森氏はSMAPの「青いイナズマ」など一連の楽曲の作詞家として知られるが、「Timing」(ブラックビスケッツ)や「Dance Beatは夜明けまで」(荻野目洋子)など数々のヒット曲に携わっており、ずいぶん前から彼の詞を耳にしているのだ。

その彼が今年の新しい形の手帳を考案。“いいね365”と名づけられた手帳は、毎日「自分が『楽しかったな、気持ち良かったな』と感じた良かったことだけを書き記すダイアリー」だという。

4年ほど前のことだ。森氏が年末に古い手帳を見ながら「今年はロクなことが無かったな」と思っている自分に気づいた。だがその時に「それは本当にそうだっただろうか?」と彼の中で疑問が生まれたのだ。

彼は翌年から2つの手帳を用意した。1つは従来のスケジュール帳で、1つは“良かったことを記す手帳”である。「風が気持ちよかった」とか「温泉に行った」などの自分が気持ち良いと思うことを書きとめていくと、1年後には手帳の3分の1が埋まったのである。

「人生の3分の1良いことがあれば、俺の人生もまんざら捨てたものではないな」そう思った時に、森氏は「気が楽になった」自分に驚いたのだ。

それから3年間その“良かったことを記す手帳”を続けていくうちに、彼は「普段見逃しそうな日々の小さな幸せに気づくようになった」という。それは子どもが生まれたばかりの頃に「天気がいいね。風が気持ちいいね」と語りかけた時の彼の気持ちに近かった。森氏は「今度はそれを自分自身に言う感じ」と話す。

「人間は意外と悪いことしか記憶に残らない」ことに気づいた彼は、自ら良いことを確認して「精神的なご褒美が増えていくことが誰しも必要だ」と手帳の意義を語った。

そうして完成した“いいね365”には工夫があり、ページの見開きごとに森氏や著名人66人の“前向きな言葉”が書かれているのだ。

『クロノス』のパーソナリティである中西哲生は、その中からコミュニケーションデザイナー中村豊氏の「人と人とは言葉でつながっている。
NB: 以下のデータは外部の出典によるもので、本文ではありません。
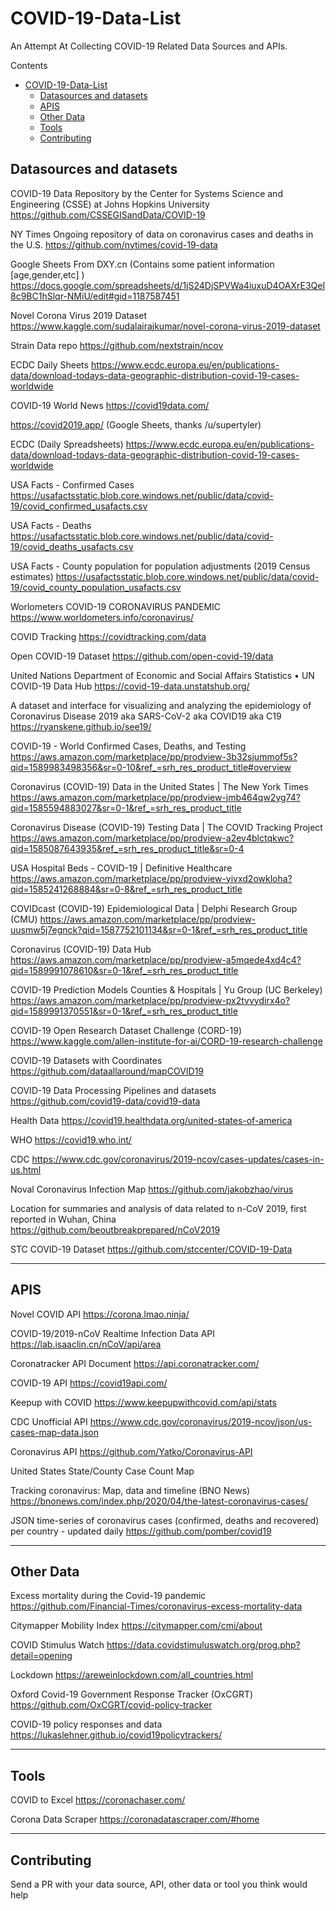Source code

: # COVID-19-Data-List
An Attempt At Collecting COVID-19 Related Data Sources and APIs.

Contents
- [COVID-19-Data-List](#covid-19-data-list)
  - [Datasources and datasets](#datasources-and-datasets)
  - [APIS](#apis)
  - [Other Data](#other-data)
  - [Tools](#tools)
  - [Contributing](#contributing)

## Datasources and datasets
COVID-19 Data Repository by the Center for Systems Science and Engineering (CSSE) at Johns Hopkins University
https://github.com/CSSEGISandData/COVID-19

NY Times Ongoing repository of data on coronavirus cases and deaths in the U.S.
https://github.com/nytimes/covid-19-data

Google Sheets From DXY.cn (Contains some patient information [age,gender,etc] )
https://docs.google.com/spreadsheets/d/1jS24DjSPVWa4iuxuD4OAXrE3QeI8c9BC1hSlqr-NMiU/edit#gid=1187587451

Novel Corona Virus 2019 Dataset
https://www.kaggle.com/sudalairajkumar/novel-corona-virus-2019-dataset

Strain Data repo
https://github.com/nextstrain/ncov

ECDC Daily Sheets
https://www.ecdc.europa.eu/en/publications-data/download-todays-data-geographic-distribution-covid-19-cases-worldwide

COVID-19 World News
https://covid19data.com/

https://covid2019.app/ (Google Sheets, thanks /u/supertyler)

ECDC (Daily Spreadsheets)
https://www.ecdc.europa.eu/en/publications-data/download-todays-data-geographic-distribution-covid-19-cases-worldwide

USA Facts - Confirmed Cases
https://usafactsstatic.blob.core.windows.net/public/data/covid-19/covid_confirmed_usafacts.csv

USA Facts - Deaths
https://usafactsstatic.blob.core.windows.net/public/data/covid-19/covid_deaths_usafacts.csv

USA Facts - County population for population adjustments (2019 Census estimates)
https://usafactsstatic.blob.core.windows.net/public/data/covid-19/covid_county_population_usafacts.csv

Worlometers COVID-19 CORONAVIRUS PANDEMIC
https://www.worldometers.info/coronavirus/

COVID Tracking
https://covidtracking.com/data

Open COVID-19 Dataset
https://github.com/open-covid-19/data

United Nations Department of Economic and Social Affairs
Statistics • UN COVID-19 Data Hub
https://covid-19-data.unstatshub.org/

A dataset and interface for visualizing and analyzing the epidemiology of Coronavirus Disease 2019 aka SARS-CoV-2 aka COVID19 aka C19
https://ryanskene.github.io/see19/

COVID-19 - World Confirmed Cases, Deaths, and Testing
https://aws.amazon.com/marketplace/pp/prodview-3b32sjummof5s?qid=1589983498356&sr=0-10&ref_=srh_res_product_title#overview

Coronavirus (COVID-19) Data in the United States | The New York Times
https://aws.amazon.com/marketplace/pp/prodview-jmb464qw2yg74?qid=1585594883027&sr=0-1&ref_=srh_res_product_title

Coronavirus Disease (COVID-19) Testing Data | The COVID Tracking Project
https://aws.amazon.com/marketplace/pp/prodview-a2ev4blctqkwc?qid=1585087643935&ref_=srh_res_product_title&sr=0-4

USA Hospital Beds - COVID-19 | Definitive Healthcare
https://aws.amazon.com/marketplace/pp/prodview-yivxd2owkloha?qid=1585241268884&sr=0-8&ref_=srh_res_product_title

COVIDcast (COVID-19) Epidemiological Data | Delphi Research Group (CMU)
https://aws.amazon.com/marketplace/pp/prodview-uusmw5j7egnck?qid=1587752101134&sr=0-1&ref_=srh_res_product_title

Coronavirus (COVID-19) Data Hub
https://aws.amazon.com/marketplace/pp/prodview-a5mqede4xd4c4?qid=1589991078610&sr=0-1&ref_=srh_res_product_title

COVID-19 Prediction Models Counties & Hospitals | Yu Group (UC Berkeley)
https://aws.amazon.com/marketplace/pp/prodview-px2tvvydirx4o?qid=1589991370551&sr=0-1&ref_=srh_res_product_title

COVID-19 Open Research Dataset Challenge (CORD-19)
https://www.kaggle.com/allen-institute-for-ai/CORD-19-research-challenge

COVID-19 Datasets with Coordinates
https://github.com/dataallaround/mapCOVID19

COVID-19 Data Processing Pipelines and datasets
https://github.com/covid19-data/covid19-data

Health Data
https://covid19.healthdata.org/united-states-of-america

WHO
https://covid19.who.int/

CDC
https://www.cdc.gov/coronavirus/2019-ncov/cases-updates/cases-in-us.html

Noval Coronavirus Infection Map
https://github.com/jakobzhao/virus

Location for summaries and analysis of data related to n-CoV 2019, first reported in Wuhan, China
https://github.com/beoutbreakprepared/nCoV2019

STC COVID-19 Dataset
https://github.com/stccenter/COVID-19-Data

---
## APIS
Novel COVID API
https://corona.lmao.ninja/

COVID-19/2019-nCoV Realtime Infection Data API
https://lab.isaaclin.cn/nCoV/api/area

Coronatracker API Document
https://api.coronatracker.com/

COVID-19 API
https://covid19api.com/

Keepup with COVID
https://www.keepupwithcovid.com/api/stats

CDC Unofficial API
https://www.cdc.gov/coronavirus/2019-ncov/json/us-cases-map-data.json

Coronavirus API
https://github.com/Yatko/Coronavirus-API

United States State/County Case Count Map

Tracking coronavirus: Map, data and timeline (BNO News)
https://bnonews.com/index.php/2020/04/the-latest-coronavirus-cases/

JSON time-series of coronavirus cases (confirmed, deaths and recovered) per country - updated daily
https://github.com/pomber/covid19

---
## Other Data
Excess mortality during the Covid-19 pandemic
https://github.com/Financial-Times/coronavirus-excess-mortality-data

Citymapper Mobility Index
https://citymapper.com/cmi/about

COVID Stimulus Watch
https://data.covidstimuluswatch.org/prog.php?detail=opening

Lockdown
https://areweinlockdown.com/all_countries.html

Oxford Covid-19 Government Response Tracker (OxCGRT)
https://github.com/OxCGRT/covid-policy-tracker

COVID-19 policy responses and data
https://lukaslehner.github.io/covid19policytrackers/

---
## Tools
COVID to Excel
https://coronachaser.com/

Corona Data Scraper
https://coronadatascraper.com/#home


---
## Contributing
Send a PR with your data source, API, other data or tool you think would help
あなたのひと言が誰かを笑顔に。誰かのひと言があなたを元気に。そんなバトンをつなげていきたいですね」を紹介した。

“いいね365”のサイトによると、今年の3月11日には“震災復興支援&「いいね365」出版記念パーティー”が開催され、Facebookなどで知った森氏の活動に共感する120名が集った。決して忘れることの無い3月11日に海に向けて黙祷。「ひとりひとりの“いいね”を持ち寄り、しあわせの輪を広げよう」と確認しあい、全員でSMAPの名曲「オリジナル スマイル」(歌詞は森浩美)を歌ったという。

人気タレントのベッキーは毎日“良いこと”をブログに残していることで知られる。彼女のポジティブな言動は誰もが知るところだろう。“いいね365”を持つことでブログに馴染みの無い人でもそれが気軽に始められる。その輪が広がり日本が前向きになることが、この手帳に託す森浩美氏の思いなのだ。